At this point I think the underlying message here is that as hybridizers, we can be very flexible in our thinking with regard to the cytology of the roses we are working with. We can say with a fair bit of certainty that over the decades, as breeders selected sturdier (although not necessarily more vigorous) plants with better petal substance, etc., they were tending to select for polyploidy. In roses, this has resulted in a largely tetraploid population, particularly in the majority of highly bred roses like the Hybrid Teas. When the hybridizer introduces species (or other highly dissimilar roses) into a breeding line, then the outcome is less predictable than one might think. In the case of 'Muriel', we have a tetraploid that is producing gametes with varied chromosome counts (almost certainly a mix of at least 1x and 2x), resulting in offspring whose chromosome count is not predictable, regardless of the chromosome count of the other parent.
One generation further we have 'Out of Yesteryear', a triploid bred from two tetraploids. It is my understanding that most hybridizers try to avoid creating triploids because it is commonly believed that triploids suffer from severely limited fertility or total sterility. There are known exceptions which we discussed earlier, such as 'New Dawn'. Now we have 'Out of Yesteryear' which is a proven breeder with extremely high fertility, especially as a male parent. Looking at the next generation of offspring from 'Out of Yesteryear', we examined the un-named Moore hybrid, the "Bracteata Moss Climber". This too is a triploid, and yet it is proving to be a highly fertile plant in breeding. The mauve Miniature 'Twilight Skies', which I used in breeding in 2003, has also turned out to be a triploid with high fertility. What does this mean to the experimental hybridizer? If the Bracteata group is any indication, ploidy plays a smaller role in fertility issues than we thought it did. If roses like 'Out of Yesteryear' can be as fertile as they are in spite of their chromosome counts, then it would appear that selecting for fertility in seedlings from mixed ploidy crosses is more worthwhile than avoiding making such experimental crosses.

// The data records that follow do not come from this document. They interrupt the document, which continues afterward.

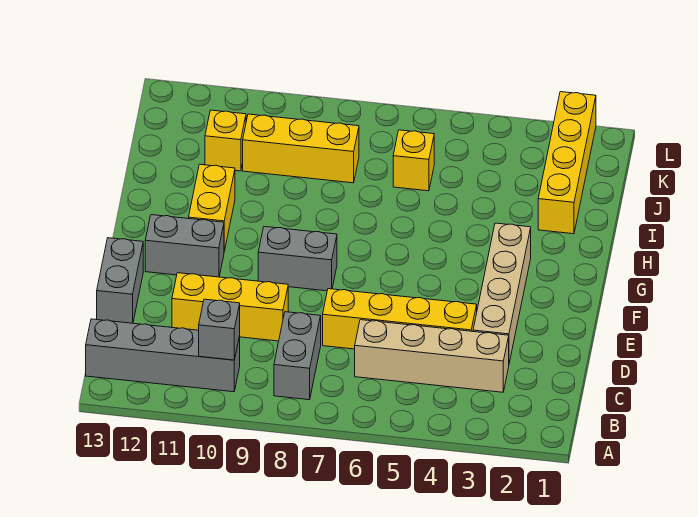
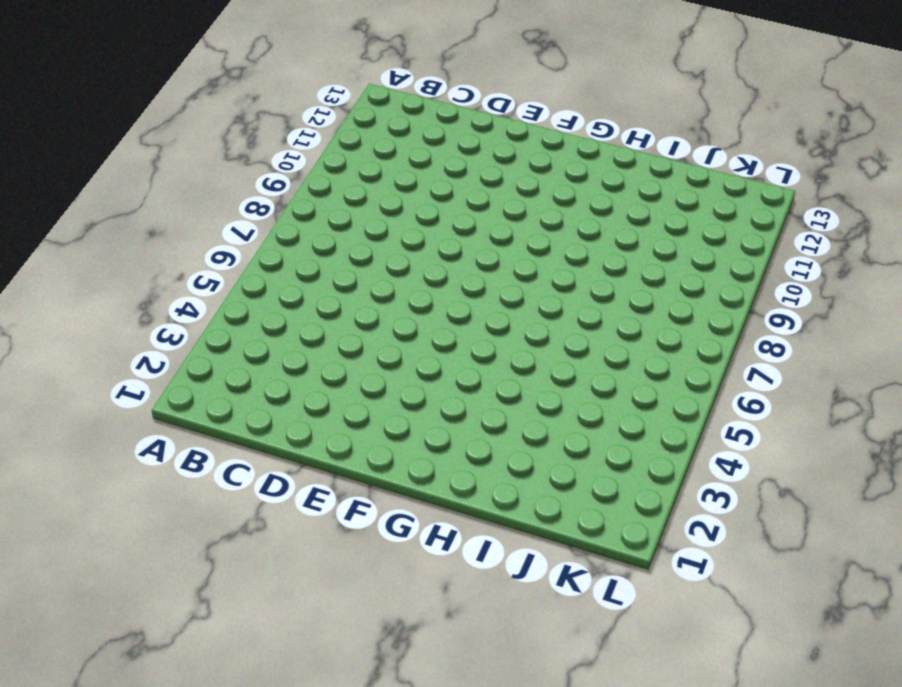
none -> grey brick B8:C8 level 1
none -> grey brick B10:B13 level 1
none -> tan brick C3:C6 level 1

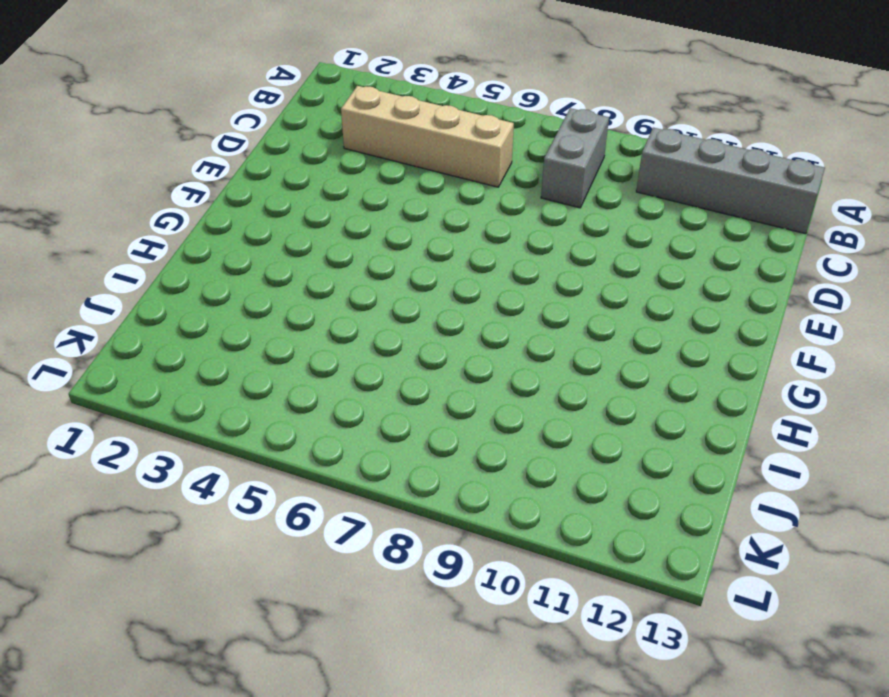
none -> tan brick D3:G3 level 1
none -> yellow brick D4:D7 level 1
none -> yellow brick D9:D11 level 1

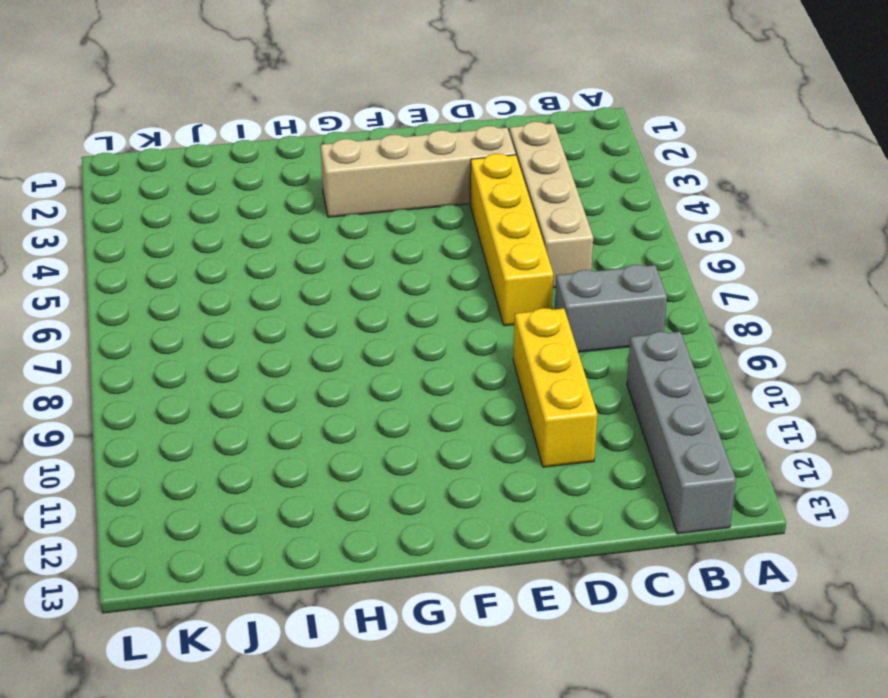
none -> grey brick D13:E13 level 1
none -> grey brick F8:F9 level 1
none -> grey brick F11:F12 level 1

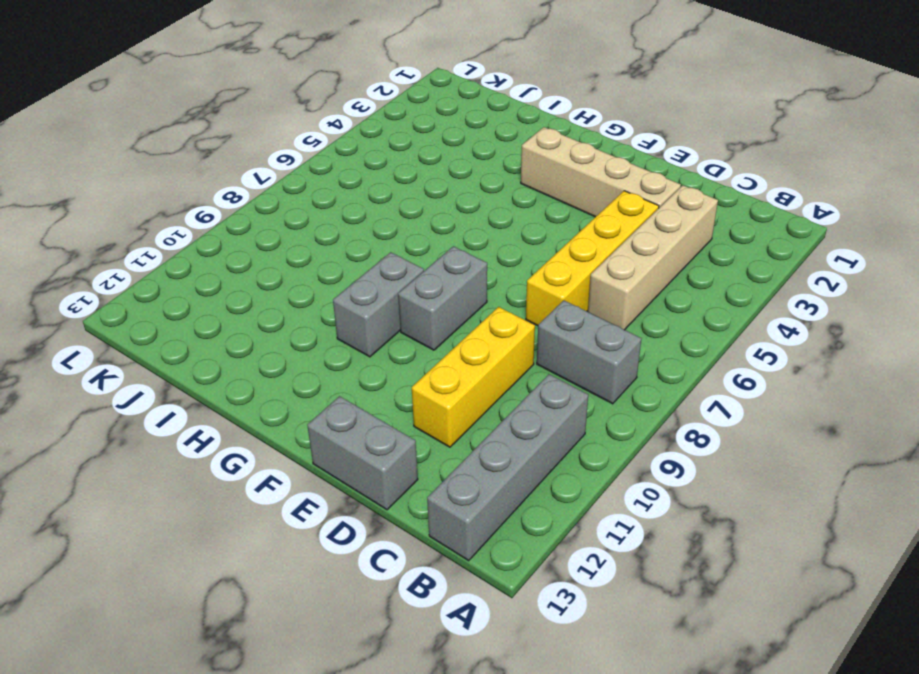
grey brick G9:G10 level 1 -> grey brick F11:F12 level 1
none -> yellow brick G11:H11 level 1
none -> yellow brick I2:L2 level 1
none -> yellow brick J6 level 1

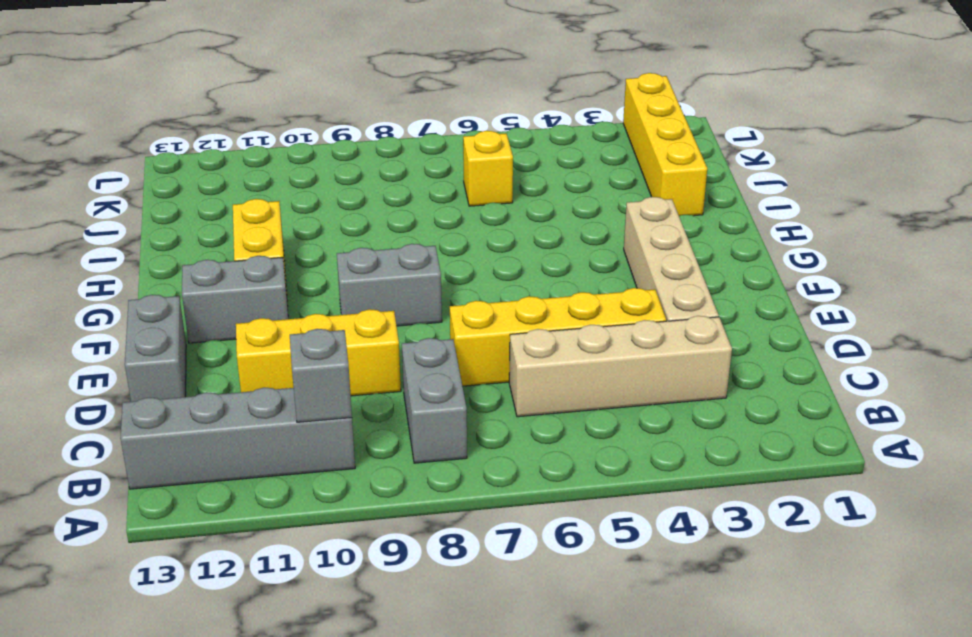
none -> yellow brick J8:J10 level 1
none -> yellow brick J11 level 1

The breeding of new rose cultivars is a fascinating process from the perspective of both the artist and the scientist. I believe that like many creative endeavors, both of these views must share control of the work, and the blending of the two is what allows for originality and accomplishment. Our understanding of rose cytology should enhance our work, not place boundaries on the creative thinking that has made the work of men like Ralph Moore so spectacular, so innovative. When contemplating a cross, allow the the question in your mind to be "Where might this lead me?" rather than "What obstacles will I encounter?"
*"0-47-19" was bred in 1947 and came out of a cross of R. wichuraiana and 'Floradora'. Not commercially available.
‡ The breeder listed in the Moore records as "Lemon D" is a cross of 'Little Darling' X 'Lemon Delight', and has never been commercially released.